One note recurs four times; he has lost the one man to whom he could talk as a brother; the man of 'guileless and clean free-speech',[180:1] who was honest and unafraid and able to contradict the emperor freely because of their mutual trust. If one thinks of it, Julian, for all his gentleness, must have been an alarming emperor to converse with. His standard of conduct was not only uncomfortably high, it was also a little unaccountable. The most correct and blameless court officials must often have suspected that their master looked upon them as simply wallowing in sin. And that feeling does not promote ease or truthfulness. Julian compares his friendship with Sallustius to that of Scipio and Laelius. People said of Scipio that he only carried out what Laelius told him. 'Is that true of me?' Julian asks himself. 'Have I only done what Sallustius told me?' His answer is sincere and beautiful: κοινὰ τὰ φίλων. It little matters who suggested, and who agreed to the suggestion; his thoughts, and any credit that came from the thoughts, are his friend's as much as his own. We happen to hear from the Christian Theodoret (Hist. iii. 11) that on one occasion when Julian was nearly goaded into persecution of the Christians, it was Sallustius who recalled him to their fixed policy of toleration.

Sallustius then may be taken to represent in the most authoritative way the Pagan reaction of Julian's time, in its final struggle against Christianity.

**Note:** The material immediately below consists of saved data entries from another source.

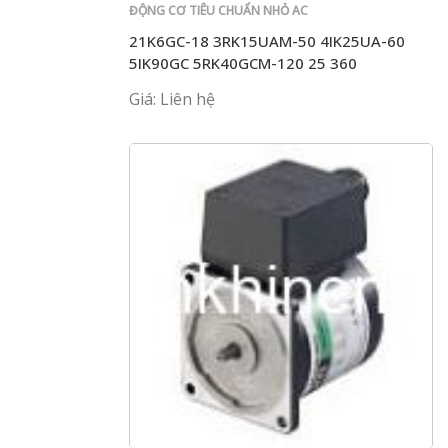
ĐỘNG CƠ TIÊU CHUẨN NHỎ AC
21K6GC-18 3RK15UAM-50 4IK25UA-60
5IK90GC 5RK40GCM-120 25 360
Giá: Liên hệ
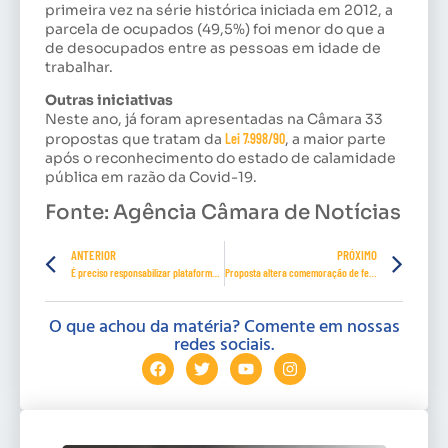
primeira vez na série histórica iniciada em 2012, a
parcela de ocupados (49,5%) foi menor do que a
de desocupados entre as pessoas em idade de
trabalhar.
Outras iniciativas
Neste ano, já foram apresentadas na Câmara 33
propostas que tratam da
Lei 7.998/90
, a maior parte
após o reconhecimento do estado de calamidade
pública em razão da Covid-19.
Fonte: Agência Câmara de Notícias
ANTERIOR
PRÓXIMO
É preciso responsabilizar plataformas e financiadores de fake news, diz Maia
Proposta altera comemoração de feriados nacionais conforme o dia da semana
O que achou da matéria? Comente em nossas
redes sociais.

He was, roughly speaking, a Neo-Platonist. But it is not as a professed philosopher that he writes. It is only that Neo-Platonism had permeated the whole atmosphere of the age.[181:1] The strife of the philosophical sects had almost ceased. Just as Julian's mysticism made all gods and almost all forms of worship into one, so his enthusiasm for Hellenism revered, nay, idolized, almost all the great philosophers of the past. They were all trying to say the same ineffable thing; all lifting mankind towards the knowledge of God. I say 'almost' in both cases; for the Christians are outside the pale in one domain and the Epicureans and a few Cynics in the other. Both had committed the cardinal sin; they had denied the gods. They are sometimes lumped together as Atheoi. L'athéisme, voilà l'ennemi.